Drilling Sector Challenges Outlined

Drilling Sector Challenges OutlinedDrilling Sector Challenges Outlined

A prominent industrial manager has called on the government to privatize drilling companies first, arguing that non bureaucratic structure in private firms could help the sector easily handle expeditious operations in oil and gas industry.

"While drilling costs $68 per meter in the US, it is estimated at $3,000-$3,500 per meter in Iran, mostly due to protracted operations, inexperienced labor, and low-quality drilling equipments," said Mohammad Keshavarz, the drilling manager of Mapna Group.

The cost of a well depends mainly on the daily rate of the drilling rig, the extra services required to drill the well, the duration of the well program (including downtime and weather time), and the remoteness of the location (logistic supply costs).

Referring to the problems confronting Iran's drilling industry, Keshavarz pointed to lack of operating liquidity. "Drilling companies struggle to raise funds and have no access to foreign financial resources as a consequence of sanctions imposed on Iran," he noted. "A mechanism should be devised to address the issue," he added.

Maintenance of drilling equipments is also problematic. "In recent years, most of appliances used in the drilling industry have been imported from China, forcing companies to spend much on repairs due to poor quality of Chinese products," he said, as quoted by ILNA.

With Iran having been under external pressure, China has been in a prime position to export to the Iranian market in recent years.

In May 2011, an unprecedented agreement was signed between Tehran and Beijing, allowing Iran to receive 40 percent of its oil revenues in the Chinese yuan.
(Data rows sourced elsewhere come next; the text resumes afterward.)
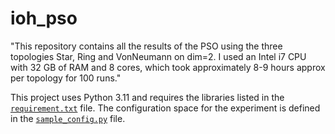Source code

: # ioh_pso
"This repository contains all the results of the PSO using the three topologies Star, Ring and VonNeumann on dim=2. I used an Intel i7 CPU with 32 GB of RAM and 8 cores, which took approximately 8-9 hours approx per topology for 100 runs."

This project uses Python 3.11 and requires the libraries listed in the [`requirement.txt`]([./requirement.txt](https://github.com/GitNitin02/ioh_pso/blob/main/requirement.txt)) file. The configuration space for the experiment is defined in the [`sample_config.py`](./sample_config.py) file.

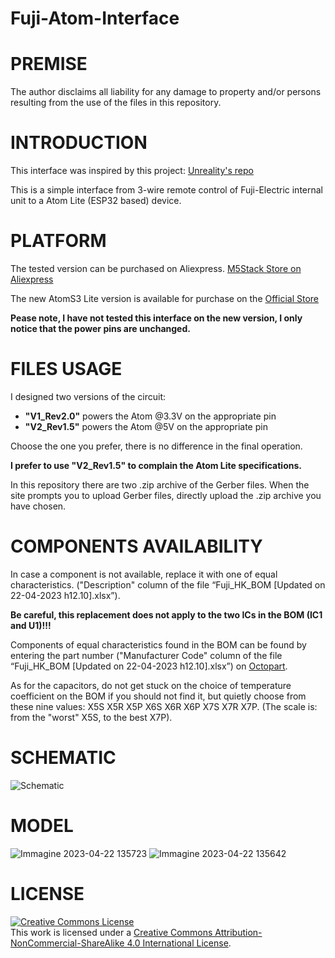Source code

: # Fuji-Atom-Interface


# PREMISE

The author disclaims all liability for any damage to property and/or persons resulting from the use of the files in this repository.

# INTRODUCTION  

This interface was inspired by this project: [Unreality's repo](https://github.com/unreality/FujiHK)

This is a simple interface from 3-wire remote control of Fuji-Electric internal unit to a Atom Lite (ESP32 based) device.

# PLATFORM

The tested version can be purchased on Aliexpress. [M5Stack Store on Aliexpress](https://it.aliexpress.com/item/1005003299215808.html?gps-id=pcStoreLeaderboard&scm=1007.22922.271278.0&scm_id=1007.22922.271278.0&scm-url=1007.22922.271278.0&pvid=224e7336-f02f-437a-9968-e8bd99935065&_t=gps-id%3ApcStoreLeaderboard%2Cscm-url%3A1007.22922.271278.0%2Cpvid%3A224e7336-f02f-437a-9968-e8bd99935065%2Ctpp_buckets%3A668%232846%238112%231997&pdp_npi=3%40dis%21EUR%218.79%218.79%21%21%21%21%21%40211b801816821634937488779e9747%2112000025086683331%21rec%21IT%21&spm=a2g0o.store_pc_home.smartLeaderboard_6000640622359.1005003299215808&gatewayAdapt=glo2ita)

The new AtomS3 Lite version is available for purchase on the [Official Store](https://shop.m5stack.com/products/atoms3-lite-esp32s3-dev-kit)

**Pease note, I have not tested this interface on the new version, I only notice that the power pins are unchanged.**

# FILES USAGE

I designed two versions of the circuit:
* **"V1_Rev2.0"** powers the Atom @3.3V on the appropriate pin
* **"V2_Rev1.5"** powers the Atom @5V on the appropriate pin
	
Choose the one you prefer, there is no difference in the final operation.

**I prefer to use **"V2_Rev1.5"** to complain the Atom Lite specifications.**

In this repository there are two .zip archive of the Gerber files.
When the site prompts you to upload Gerber files, directly upload the .zip archive you have chosen.

# COMPONENTS AVAILABILITY 

In case a component is not available, replace it with one of equal characteristics.
("Description" column of the file “Fuji_HK_BOM [Updated on 22-04-2023 h12.10].xlsx”).

**Be careful, this replacement does not apply to the two ICs in the BOM (IC1 and U1)!!!**


Components of equal characteristics found in the BOM can be found by entering the part number
("Manufacturer Code" column of the file “Fuji_HK_BOM [Updated on 22-04-2023 h12.10].xlsx”) on [Octopart](https://octopart.com/).

As for the capacitors, do not get stuck on the choice of temperature coefficient on the BOM if you should not find it, but quietly 
choose from these nine values: X5S X5R X5P X6S X6R X6P X7S X7R X7P. (The scale is: from the "worst" X5S, to the best X7P).

# SCHEMATIC

![Schematic](https://user-images.githubusercontent.com/80490825/233783775-efdf0b0c-d2d9-4551-94d4-81a8f3df71db.jpg)

# MODEL

![Immagine 2023-04-22 135723](https://user-images.githubusercontent.com/80490825/233783978-aa935885-1513-4ba5-9345-d3cbda1a8040.png)
![Immagine 2023-04-22 135642](https://user-images.githubusercontent.com/80490825/233783980-d88b5b62-2906-4631-a99a-d100e16ed9ff.png)



# LICENSE   

<a rel="license" href="http://creativecommons.org/licenses/by-nc-sa/4.0/"><img alt="Creative Commons License" style="border-width:0" src="https://i.creativecommons.org/l/by-nc-sa/4.0/88x31.png" /></a><br />This work is licensed under a <a rel="license" href="http://creativecommons.org/licenses/by-nc-sa/4.0/">Creative Commons Attribution-NonCommercial-ShareAlike 4.0 International License</a>.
Iran agreed to spend 60 percent of the total revenue in yuan on Chinese imports.

The US and its western allies imposed tough sanctions on Iran to curb Tehran's nuclear energy program which they claim is geared to military use. Iran insists its program is peaceful.

Iran and the P5+1, five permanent members of the UN Security Council plus Germany, have been holding marathon talks over the past year to thrash out a mutually acceptable "comprehensive deal," which will help lift western sanctions in exchange for Iran addressing international concerns over its nuclear program.